* **TASK REQUIREMENTS**
Would you please copy every line below that includes the string "data"?
☆ ☆ ☆
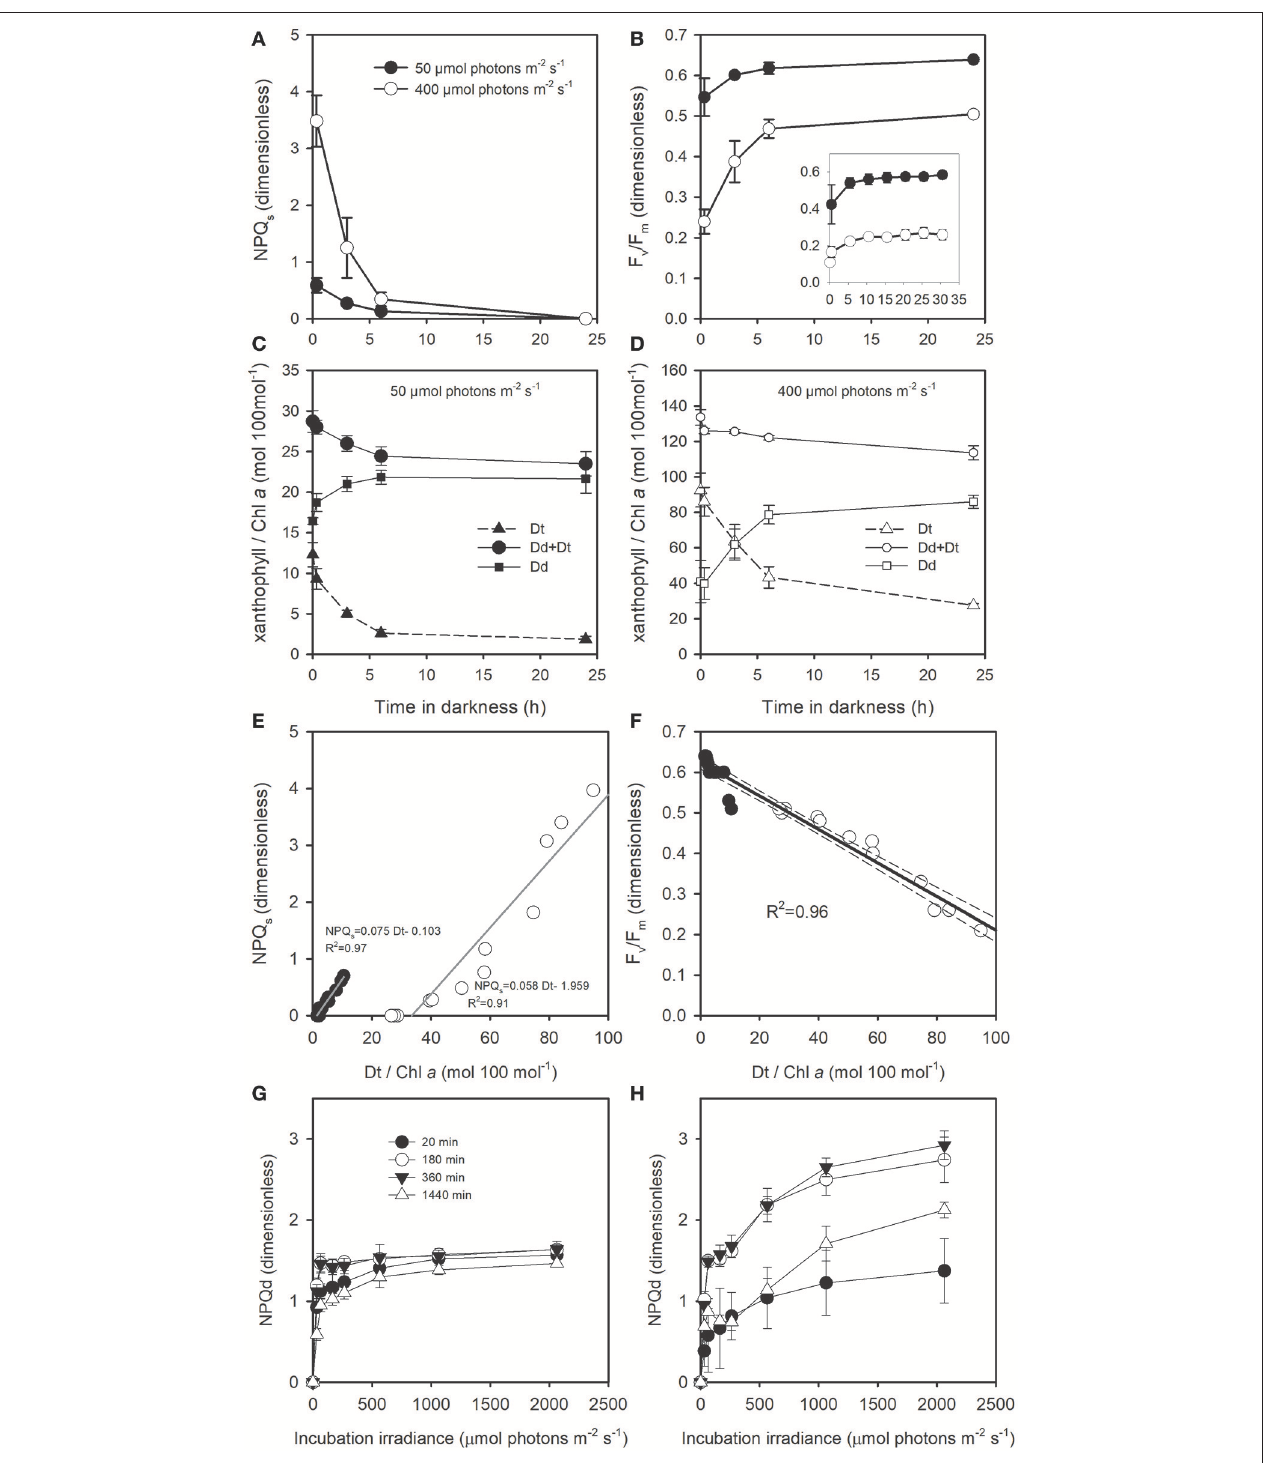
FIGURE 6 | Darkness time dependent change (A) in the sustained NPQ (NPQs), (B) in F v /F m , and in Dd and Dt content of T. gravida cells acclimated to 0 ◦ C and to growth irradiances (C) 50 µ mol photons m − 2 s − 1 and (D) 400 µ mol photons m − 2 s − 1 . (E,F) : relationship between Dt/Chl a and NPQs, and F v /F m , respectively; data are from (A–D) . In (A,B,E,F) , closed and open symbols represent cells acclimated to 50 and 400 µ mol photons m − 2 s − 1 , respectively. NPQd as a function of incubation irradiance in cell previously acclimated to (G) 50 µ mol photons m − 2 s − 1 and (H) 400 µ mol photons m − 2 s − 1 and after 20, 180, 360, and 1140min dark acclimation. Each data point is the mean of 3 independent cultures, error bars represent standard deviations.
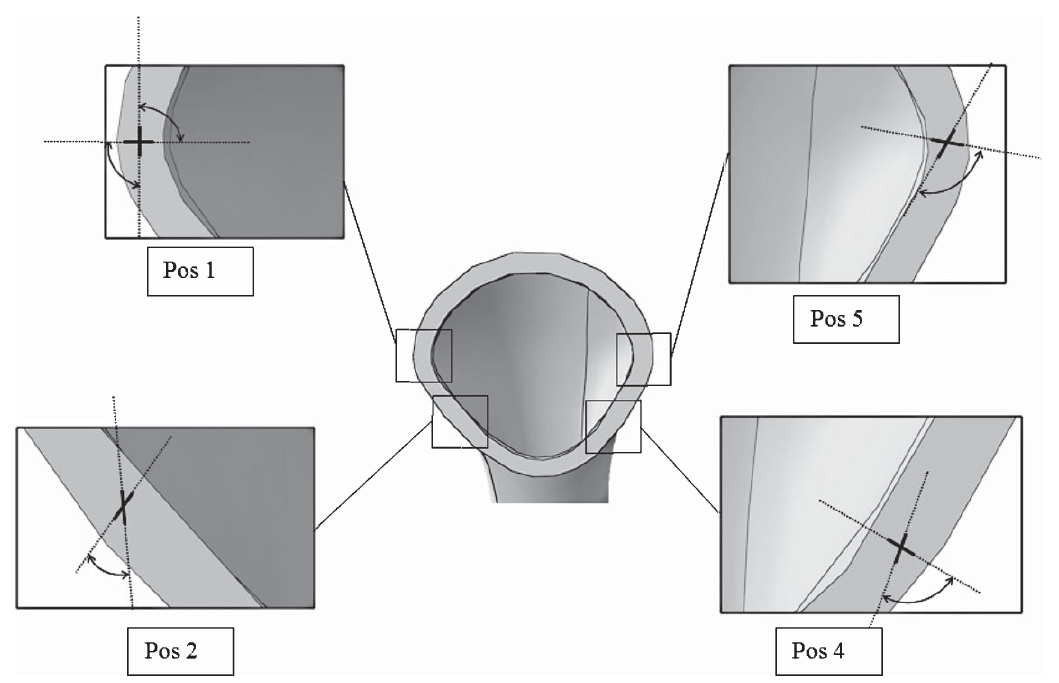
Fig. 21. Figure showing the most crack (mode II and III) critical orientations (two) in the crack opening range (K I >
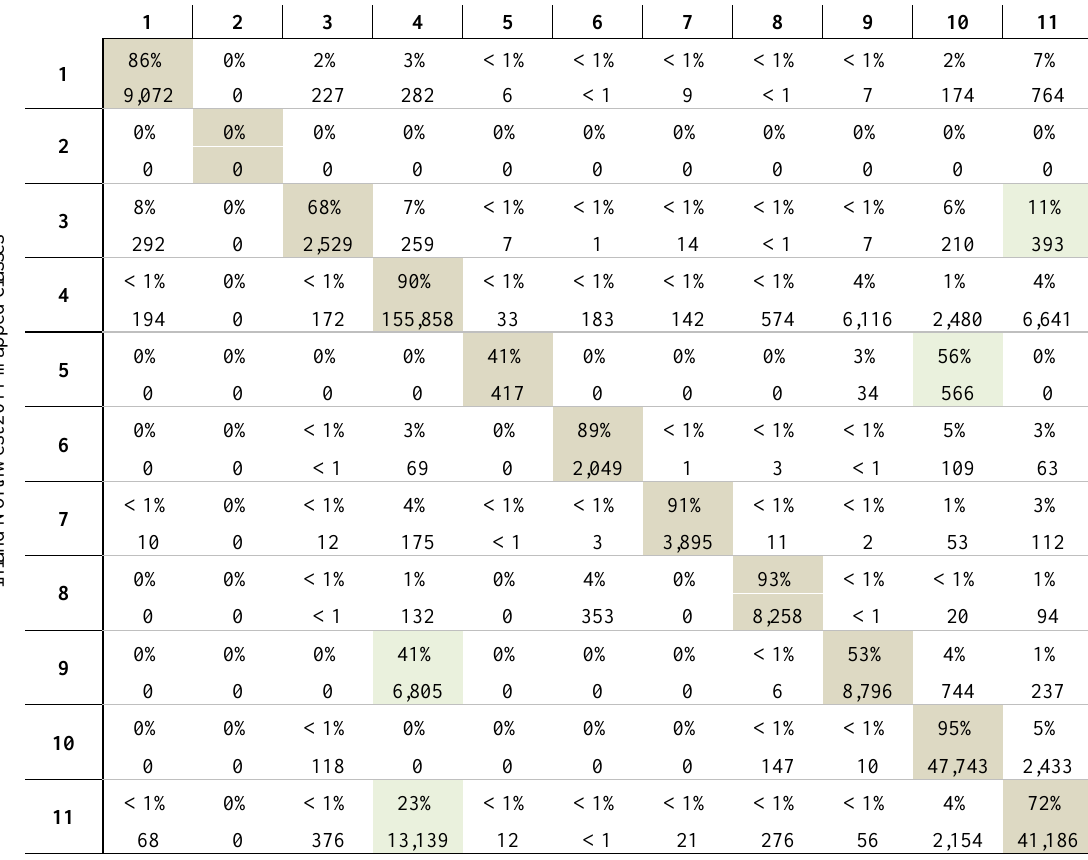
Table 2a. Percent and area (km 2 ) for each general land cover class in the 2001 and 2011 maps for the Inland Northweset geoarea. Codes correspond to the land cover classes in Table 1. Diagonals are highlighted for ease of reading, and off diagonals are highlighted where greater than 10% of the 2001 General Land Cover Class was different in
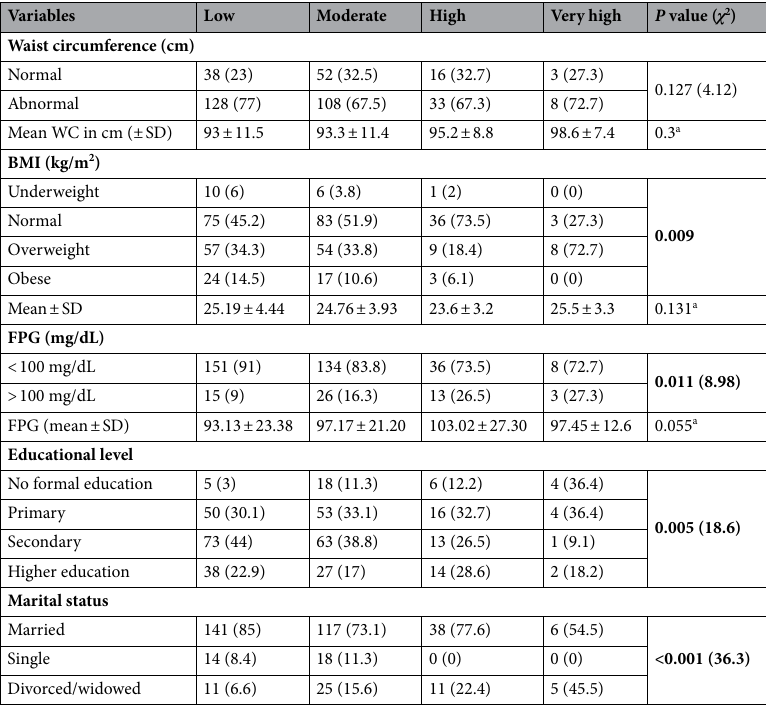
Table 7. Relationships between 10-year risk for cardiovascular risk (according to Framingham risk score) and selected variables. Significant values are in bold. WC waist circumference, BMI body mass index, FPG fasting plasma glucose. a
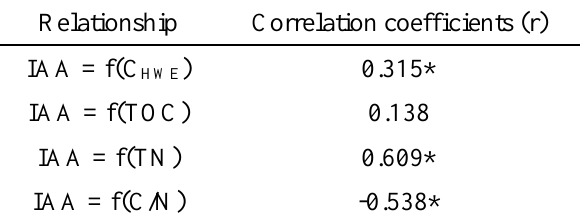
Table 5. Correlation coefficients of the relationships between IAA content and other investigated factors in different peat-forming species (*significance level water extractable organic carbon, TOC = total organic carbon, TN = total nitrogen, C/N = C/N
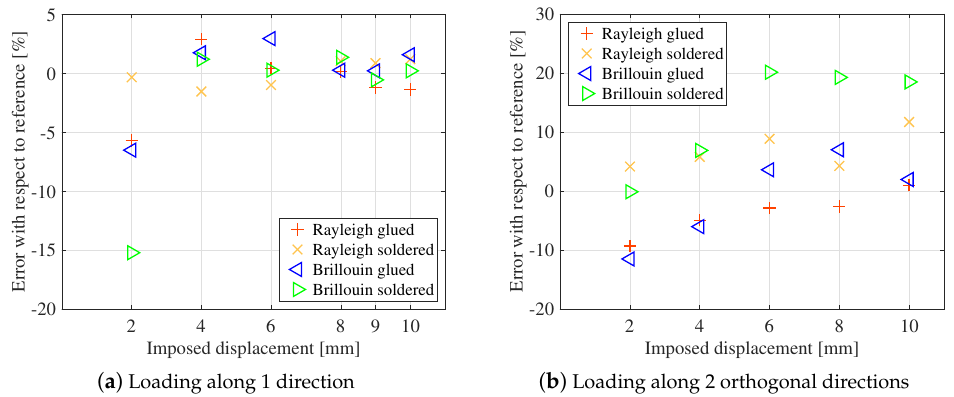
Figure 10. Error on convergence obtained by distributed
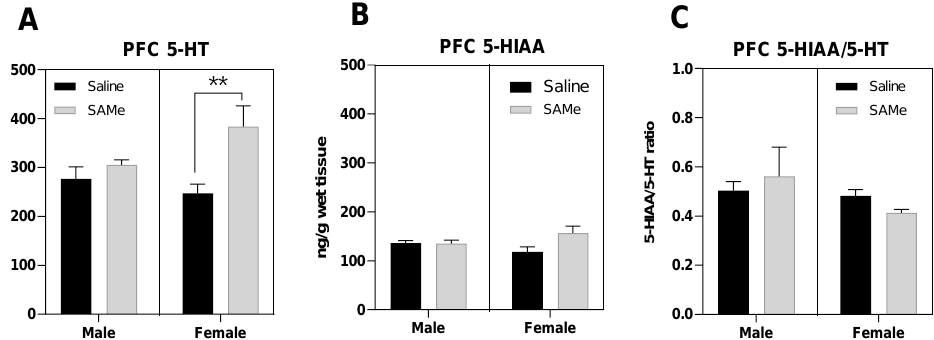
Figure 1. SAMe effects on Serotonin turnover in the PFC. SAMe treatment significantly elevated the levels of serotonin in a gender related manner. SAMe treatment effect was significant only in female Sub mice ( A ). ( B ) The levels of 5-HIAA were not changed by SAMe in both males and females. ( C ) the 5-HIAA/5-HT ratio remained unchanged following SAMe treatment in both male and female. The data are presented as mean ± SEM. Levels of 5-HT and 5-HIAA are presented in ng/g brain tissue, n ≥ 6 for each group. ** p < 0.01 compared to control mice of the same gender.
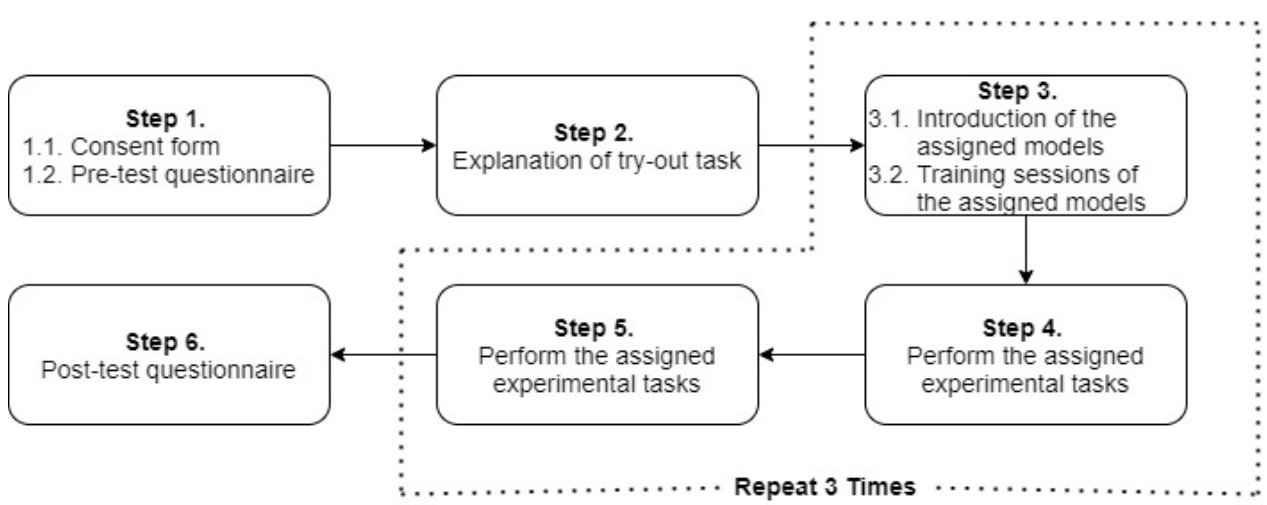
Figure 4. Experiment procedure.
☆ ☆ ☆
* **ANSWER TO THE PROBLEM**
FIGURE 6 | Darkness time dependent change (A) in the sustained NPQ (NPQs), (B) in F v /F m , and in Dd and Dt content of T. gravida cells acclimated to 0 ◦ C and to growth irradiances (C) 50 µ mol photons m − 2 s − 1 and (D) 400 µ mol photons m − 2 s − 1 . (E,F) : relationship between Dt/Chl a and NPQs, and F v /F m , respectively; data are from (A–D) . In (A,B,E,F) , closed and open symbols represent cells acclimated to 50 and 400 µ mol photons m − 2 s − 1 , respectively. NPQd as a function of incubation irradiance in cell previously acclimated to (G) 50 µ mol photons m − 2 s − 1 and (H) 400 µ mol photons m − 2 s − 1 and after 20, 180, 360, and 1140min dark acclimation. Each data point is the mean of 3 independent cultures, error bars represent standard deviations.
Figure 1. SAMe effects on Serotonin turnover in the PFC. SAMe treatment significantly elevated the levels of serotonin in a gender related manner. SAMe treatment effect was significant only in female Sub mice ( A ). ( B ) The levels of 5-HIAA were not changed by SAMe in both males and females. ( C ) the 5-HIAA/5-HT ratio remained unchanged following SAMe treatment in both male and female. The data are presented as mean ± SEM. Levels of 5-HT and 5-HIAA are presented in ng/g brain tissue, n ≥ 6 for each group. ** p < 0.01 compared to control mice of the same gender.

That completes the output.